____ Task inputs

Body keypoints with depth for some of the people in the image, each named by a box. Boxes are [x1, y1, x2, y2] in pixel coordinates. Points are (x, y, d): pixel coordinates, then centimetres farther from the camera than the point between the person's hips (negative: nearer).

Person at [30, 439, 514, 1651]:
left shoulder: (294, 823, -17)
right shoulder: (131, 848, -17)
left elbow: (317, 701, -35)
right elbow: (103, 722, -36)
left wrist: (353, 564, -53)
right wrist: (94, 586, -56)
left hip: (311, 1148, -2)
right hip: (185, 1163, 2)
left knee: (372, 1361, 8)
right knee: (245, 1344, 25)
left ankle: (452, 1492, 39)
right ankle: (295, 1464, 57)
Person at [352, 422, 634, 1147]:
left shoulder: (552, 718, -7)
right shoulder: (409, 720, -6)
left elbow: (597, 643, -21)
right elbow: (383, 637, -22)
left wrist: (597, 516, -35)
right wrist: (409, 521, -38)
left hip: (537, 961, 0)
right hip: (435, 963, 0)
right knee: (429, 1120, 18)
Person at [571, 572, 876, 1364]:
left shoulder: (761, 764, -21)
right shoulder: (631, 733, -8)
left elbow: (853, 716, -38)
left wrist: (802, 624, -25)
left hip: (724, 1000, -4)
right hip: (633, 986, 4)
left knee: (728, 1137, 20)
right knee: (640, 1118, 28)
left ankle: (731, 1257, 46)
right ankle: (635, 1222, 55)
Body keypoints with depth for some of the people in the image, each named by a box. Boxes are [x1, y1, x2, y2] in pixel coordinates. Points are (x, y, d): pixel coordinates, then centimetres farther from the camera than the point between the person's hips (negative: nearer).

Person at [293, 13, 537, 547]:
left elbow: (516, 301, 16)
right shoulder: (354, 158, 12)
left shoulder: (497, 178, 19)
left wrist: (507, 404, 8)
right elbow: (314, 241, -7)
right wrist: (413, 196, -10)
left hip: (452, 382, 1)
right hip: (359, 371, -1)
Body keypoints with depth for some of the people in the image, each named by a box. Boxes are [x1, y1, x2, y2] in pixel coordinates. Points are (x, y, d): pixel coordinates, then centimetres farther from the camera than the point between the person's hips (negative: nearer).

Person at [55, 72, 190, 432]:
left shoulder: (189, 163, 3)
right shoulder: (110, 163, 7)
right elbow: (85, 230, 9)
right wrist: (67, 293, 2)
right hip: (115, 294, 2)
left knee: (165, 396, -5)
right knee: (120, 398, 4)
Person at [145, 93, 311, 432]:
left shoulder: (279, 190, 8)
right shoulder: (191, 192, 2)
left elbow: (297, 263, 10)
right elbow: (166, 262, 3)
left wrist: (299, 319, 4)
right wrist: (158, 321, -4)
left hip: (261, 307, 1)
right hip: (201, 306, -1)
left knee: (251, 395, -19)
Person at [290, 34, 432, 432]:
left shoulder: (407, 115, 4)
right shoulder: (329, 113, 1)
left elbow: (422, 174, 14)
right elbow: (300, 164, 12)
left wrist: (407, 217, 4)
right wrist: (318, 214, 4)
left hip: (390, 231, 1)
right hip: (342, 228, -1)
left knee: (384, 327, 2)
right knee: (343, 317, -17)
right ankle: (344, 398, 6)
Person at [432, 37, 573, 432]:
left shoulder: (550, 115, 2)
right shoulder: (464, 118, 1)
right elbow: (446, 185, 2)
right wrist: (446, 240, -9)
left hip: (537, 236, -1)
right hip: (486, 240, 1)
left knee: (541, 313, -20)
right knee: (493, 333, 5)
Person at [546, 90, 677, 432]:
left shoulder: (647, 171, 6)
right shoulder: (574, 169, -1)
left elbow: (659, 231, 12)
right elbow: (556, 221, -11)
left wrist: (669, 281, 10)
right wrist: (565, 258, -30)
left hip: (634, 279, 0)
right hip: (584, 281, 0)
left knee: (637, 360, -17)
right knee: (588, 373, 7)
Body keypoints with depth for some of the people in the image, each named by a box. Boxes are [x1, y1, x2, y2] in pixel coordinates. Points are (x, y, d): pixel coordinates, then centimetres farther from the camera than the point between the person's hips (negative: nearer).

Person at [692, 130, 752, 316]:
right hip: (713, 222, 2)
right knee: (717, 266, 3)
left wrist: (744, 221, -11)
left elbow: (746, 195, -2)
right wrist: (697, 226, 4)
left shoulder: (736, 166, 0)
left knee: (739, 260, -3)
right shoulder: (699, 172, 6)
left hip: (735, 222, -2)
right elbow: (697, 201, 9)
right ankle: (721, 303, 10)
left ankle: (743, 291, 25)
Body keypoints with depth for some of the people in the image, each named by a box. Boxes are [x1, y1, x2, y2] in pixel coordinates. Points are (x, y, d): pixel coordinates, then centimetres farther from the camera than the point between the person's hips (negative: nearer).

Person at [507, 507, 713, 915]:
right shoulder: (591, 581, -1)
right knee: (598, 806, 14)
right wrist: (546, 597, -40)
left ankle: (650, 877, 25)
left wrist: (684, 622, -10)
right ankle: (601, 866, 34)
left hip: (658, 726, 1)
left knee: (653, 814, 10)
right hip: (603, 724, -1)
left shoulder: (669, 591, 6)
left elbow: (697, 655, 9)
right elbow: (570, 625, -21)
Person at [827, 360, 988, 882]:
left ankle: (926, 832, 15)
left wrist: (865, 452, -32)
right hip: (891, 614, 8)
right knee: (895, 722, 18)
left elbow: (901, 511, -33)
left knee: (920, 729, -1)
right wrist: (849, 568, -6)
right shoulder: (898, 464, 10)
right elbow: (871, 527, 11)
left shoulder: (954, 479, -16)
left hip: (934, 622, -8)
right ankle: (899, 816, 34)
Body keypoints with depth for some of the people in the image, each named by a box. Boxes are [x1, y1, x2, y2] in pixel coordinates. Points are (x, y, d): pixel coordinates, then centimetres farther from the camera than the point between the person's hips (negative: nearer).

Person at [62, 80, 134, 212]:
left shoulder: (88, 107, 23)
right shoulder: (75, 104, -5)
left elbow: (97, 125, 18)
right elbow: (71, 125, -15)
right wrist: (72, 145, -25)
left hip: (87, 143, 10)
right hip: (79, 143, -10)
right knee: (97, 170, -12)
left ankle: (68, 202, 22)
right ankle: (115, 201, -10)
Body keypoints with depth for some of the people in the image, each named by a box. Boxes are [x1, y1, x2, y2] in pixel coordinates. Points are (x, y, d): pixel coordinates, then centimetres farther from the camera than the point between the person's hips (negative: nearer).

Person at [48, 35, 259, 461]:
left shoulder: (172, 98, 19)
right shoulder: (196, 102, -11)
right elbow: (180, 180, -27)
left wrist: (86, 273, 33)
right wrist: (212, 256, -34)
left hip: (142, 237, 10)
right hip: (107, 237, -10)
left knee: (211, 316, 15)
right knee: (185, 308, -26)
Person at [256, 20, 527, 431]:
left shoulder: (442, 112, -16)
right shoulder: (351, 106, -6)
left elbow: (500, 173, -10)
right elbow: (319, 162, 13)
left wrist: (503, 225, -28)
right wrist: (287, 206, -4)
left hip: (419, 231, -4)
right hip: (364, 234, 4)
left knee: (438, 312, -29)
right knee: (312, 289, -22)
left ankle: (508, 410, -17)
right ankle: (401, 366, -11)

________

Task directions: In full and word for word, repeat the records.

Response:
Body keypoints with depth for some of the people in the image, each named by a box. Boxes are [x1, y1, x2, y2] in pixel coordinates. Points are (x, y, d): pixel coordinates, then centimetres farther from the camera than the point between the person's hips (negative: nearer).

Person at [30, 439, 514, 1651]:
left shoulder: (294, 823, -17)
right shoulder: (131, 848, -17)
left elbow: (317, 701, -35)
right elbow: (103, 722, -36)
left wrist: (353, 564, -53)
right wrist: (94, 586, -56)
left hip: (311, 1148, -2)
right hip: (185, 1163, 2)
left knee: (372, 1361, 8)
right knee: (245, 1344, 25)
left ankle: (452, 1492, 39)
right ankle: (295, 1464, 57)
Person at [352, 422, 634, 1147]:
left shoulder: (552, 718, -7)
right shoulder: (409, 720, -6)
left elbow: (597, 643, -21)
right elbow: (383, 637, -22)
left wrist: (597, 516, -35)
right wrist: (409, 521, -38)
left hip: (537, 961, 0)
right hip: (435, 963, 0)
right knee: (429, 1120, 18)
Person at [571, 572, 876, 1364]:
left shoulder: (761, 764, -21)
right shoulder: (631, 733, -8)
left elbow: (853, 716, -38)
left wrist: (802, 624, -25)
left hip: (724, 1000, -4)
right hip: (633, 986, 4)
left knee: (728, 1137, 20)
right knee: (640, 1118, 28)
left ankle: (731, 1257, 46)
right ankle: (635, 1222, 55)
Body keypoints with depth for some of the people in the image, each named by a box. Boxes are [x1, y1, x2, y2] in pixel coordinates. Points are (x, y, d): pixel coordinates, then centimetres farther from the camera than the point between the person's hips (negative: nearer).

Person at [293, 13, 537, 547]:
left elbow: (516, 301, 16)
right shoulder: (354, 158, 12)
left shoulder: (497, 178, 19)
left wrist: (507, 404, 8)
right elbow: (314, 241, -7)
right wrist: (413, 196, -10)
left hip: (452, 382, 1)
right hip: (359, 371, -1)
Body keypoints with depth for some of the people in the image, each named by a box. Boxes are [x1, y1, x2, y2] in pixel coordinates. Points are (x, y, d): pixel coordinates, then centimetres farther from the camera than the point between the person's hips (negative: nearer).

Person at [55, 72, 190, 432]:
left shoulder: (189, 163, 3)
right shoulder: (110, 163, 7)
right elbow: (85, 230, 9)
right wrist: (67, 293, 2)
right hip: (115, 294, 2)
left knee: (165, 396, -5)
right knee: (120, 398, 4)
Person at [145, 93, 311, 432]:
left shoulder: (279, 190, 8)
right shoulder: (191, 192, 2)
left elbow: (297, 263, 10)
right elbow: (166, 262, 3)
left wrist: (299, 319, 4)
right wrist: (158, 321, -4)
left hip: (261, 307, 1)
right hip: (201, 306, -1)
left knee: (251, 395, -19)
Person at [290, 34, 432, 432]:
left shoulder: (407, 115, 4)
right shoulder: (329, 113, 1)
left elbow: (422, 174, 14)
right elbow: (300, 164, 12)
left wrist: (407, 217, 4)
right wrist: (318, 214, 4)
left hip: (390, 231, 1)
right hip: (342, 228, -1)
left knee: (384, 327, 2)
right knee: (343, 317, -17)
right ankle: (344, 398, 6)
Person at [432, 37, 573, 432]:
left shoulder: (550, 115, 2)
right shoulder: (464, 118, 1)
right elbow: (446, 185, 2)
right wrist: (446, 240, -9)
left hip: (537, 236, -1)
right hip: (486, 240, 1)
left knee: (541, 313, -20)
right knee: (493, 333, 5)
Person at [546, 90, 677, 432]:
left shoulder: (647, 171, 6)
right shoulder: (574, 169, -1)
left elbow: (659, 231, 12)
right elbow: (556, 221, -11)
left wrist: (669, 281, 10)
right wrist: (565, 258, -30)
left hip: (634, 279, 0)
right hip: (584, 281, 0)
left knee: (637, 360, -17)
right knee: (588, 373, 7)
Body keypoints with depth for some of the people in the image, each named by a box. Boxes are [x1, y1, x2, y2] in pixel coordinates. Points are (x, y, d): pixel coordinates, then centimetres farther from the camera than the point between the person's hips (negative: nearer).

Person at [692, 130, 752, 316]:
right hip: (713, 222, 2)
right knee: (717, 266, 3)
left wrist: (744, 221, -11)
left elbow: (746, 195, -2)
right wrist: (697, 226, 4)
left shoulder: (736, 166, 0)
left knee: (739, 260, -3)
right shoulder: (699, 172, 6)
left hip: (735, 222, -2)
right elbow: (697, 201, 9)
right ankle: (721, 303, 10)
left ankle: (743, 291, 25)
Body keypoints with depth for some of the people in the image, each named by a box. Boxes are [x1, y1, x2, y2] in pixel coordinates. Points are (x, y, d): pixel coordinates, then centimetres farther from the camera than the point between the person's hips (negative: nearer).

Person at [507, 507, 713, 915]:
right shoulder: (591, 581, -1)
right knee: (598, 806, 14)
right wrist: (546, 597, -40)
left ankle: (650, 877, 25)
left wrist: (684, 622, -10)
right ankle: (601, 866, 34)
left hip: (658, 726, 1)
left knee: (653, 814, 10)
right hip: (603, 724, -1)
left shoulder: (669, 591, 6)
left elbow: (697, 655, 9)
right elbow: (570, 625, -21)
Person at [827, 360, 988, 882]:
left ankle: (926, 832, 15)
left wrist: (865, 452, -32)
right hip: (891, 614, 8)
right knee: (895, 722, 18)
left elbow: (901, 511, -33)
left knee: (920, 729, -1)
right wrist: (849, 568, -6)
right shoulder: (898, 464, 10)
right elbow: (871, 527, 11)
left shoulder: (954, 479, -16)
left hip: (934, 622, -8)
right ankle: (899, 816, 34)
Body keypoints with depth for some of the people in the image, each named by a box. Boxes are [x1, y1, x2, y2] in pixel coordinates. Points are (x, y, d): pixel coordinates, then centimetres farther from the camera than the point between the person's hips (negative: nearer).

Person at [62, 80, 134, 212]:
left shoulder: (88, 107, 23)
right shoulder: (75, 104, -5)
left elbow: (97, 125, 18)
right elbow: (71, 125, -15)
right wrist: (72, 145, -25)
left hip: (87, 143, 10)
right hip: (79, 143, -10)
right knee: (97, 170, -12)
left ankle: (68, 202, 22)
right ankle: (115, 201, -10)
Body keypoints with depth for some of the people in the image, each named by a box. Boxes are [x1, y1, x2, y2] in pixel coordinates. Points are (x, y, d): pixel coordinates, then centimetres farther from the camera than the point between the person's hips (negative: nearer).

Person at [48, 35, 259, 461]:
left shoulder: (172, 98, 19)
right shoulder: (196, 102, -11)
right elbow: (180, 180, -27)
left wrist: (86, 273, 33)
right wrist: (212, 256, -34)
left hip: (142, 237, 10)
right hip: (107, 237, -10)
left knee: (211, 316, 15)
right knee: (185, 308, -26)
Person at [256, 20, 527, 431]:
left shoulder: (442, 112, -16)
right shoulder: (351, 106, -6)
left elbow: (500, 173, -10)
right elbow: (319, 162, 13)
left wrist: (503, 225, -28)
right wrist: (287, 206, -4)
left hip: (419, 231, -4)
right hip: (364, 234, 4)
left knee: (438, 312, -29)
right knee: (312, 289, -22)
left ankle: (508, 410, -17)
right ankle: (401, 366, -11)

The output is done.